Job: How many lines below hold "Tosi"? Answer with only the number.

Items from a dataset:
_ _ _ _ _

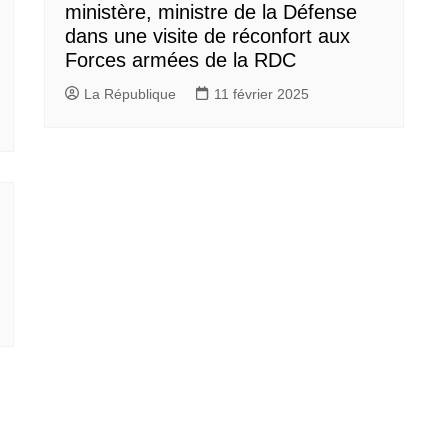
ministère, ministre de la Défense
dans une visite de réconfort aux
Forces armées de la RDC
La République
11 février 2025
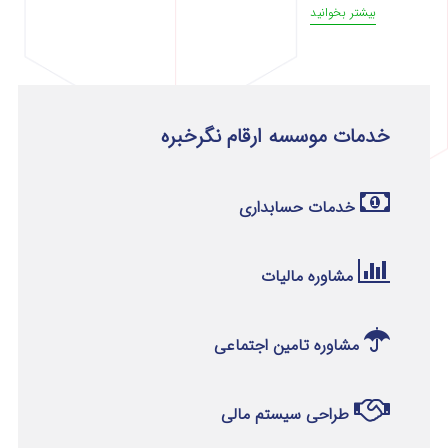
بیشتر بخوانید
خدمات موسسه ارقام نگرخبره
خدمات حسابداری
مشاوره مالیات
مشاوره تامین اجتماعی
طراحی سیستم مالی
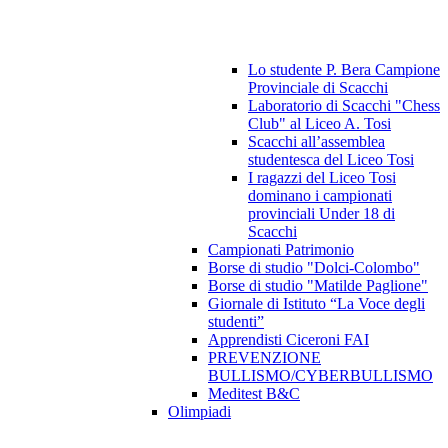
Lo studente P. Bera Campione
Provinciale di Scacchi
Laboratorio di Scacchi "Chess
Club" al Liceo A. Tosi
Scacchi all’assemblea
studentesca del Liceo Tosi
I ragazzi del Liceo Tosi
dominano i campionati
provinciali Under 18 di
Scacchi
Campionati Patrimonio
Borse di studio "Dolci-Colombo"
Borse di studio "Matilde Paglione"
Giornale di Istituto “La Voce degli
studenti”
Apprendisti Ciceroni FAI
PREVENZIONE
BULLISMO/CYBERBULLISMO
Meditest B&C
Olimpiadi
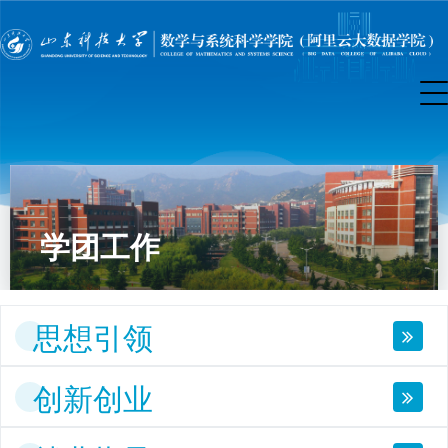
学团工作
思想引领
创新创业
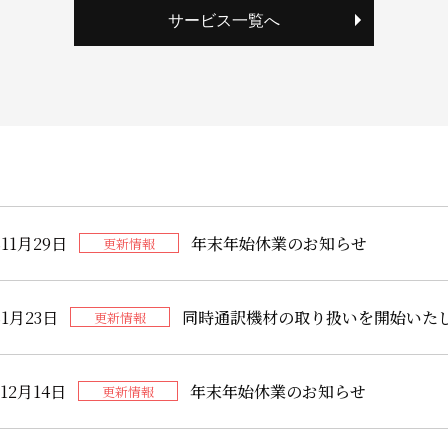
サービス一覧へ
年11月29日
年末年始休業のお知らせ
更新情報
年1月23日
同時通訳機材の取り扱いを開始いた
更新情報
年12月14日
年末年始休業のお知らせ
更新情報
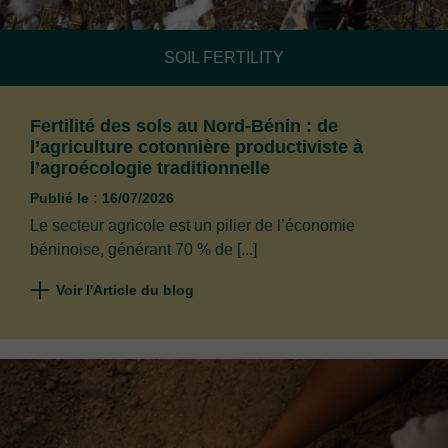
SOIL FERTILITY
Fertilité des sols au Nord-Bénin : de
l’agriculture cotonnière productiviste à
l’agroécologie traditionnelle
Publié le : 16/07/2026
Le secteur agricole est un pilier de l’économie
béninoise, générant 70 % de [...]
Voir l'Article du blog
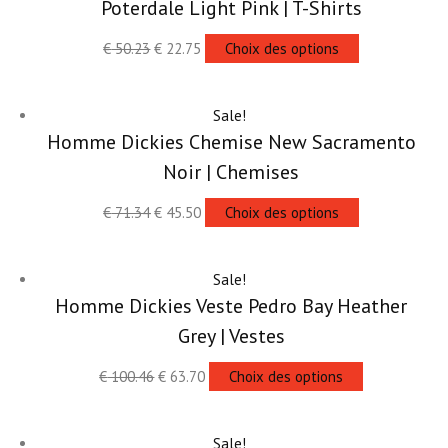
Poterdale Light Pink | T-Shirts
€
50.23
€
22.75
Choix des options
Sale!
Homme Dickies Chemise New Sacramento
Noir | Chemises
€
71.34
€
45.50
Choix des options
Sale!
Homme Dickies Veste Pedro Bay Heather
Grey | Vestes
€
100.46
€
63.70
Choix des options
Sale!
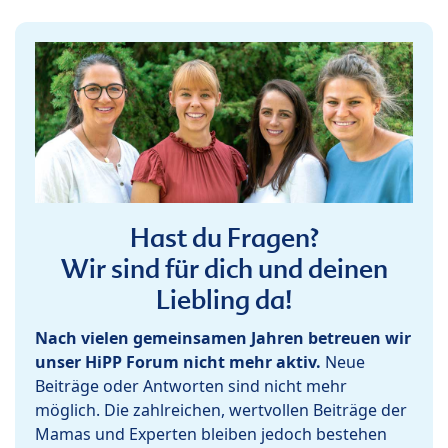
Hast du Fragen?
Wir sind für dich und deinen
Liebling da!
Nach vielen gemeinsamen Jahren betreuen wir
unser HiPP Forum nicht mehr aktiv.
Neue
Beiträge oder Antworten sind nicht mehr
möglich. Die zahlreichen, wertvollen Beiträge der
Mamas und Experten bleiben jedoch bestehen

_ _ _ _ _

Your response: 3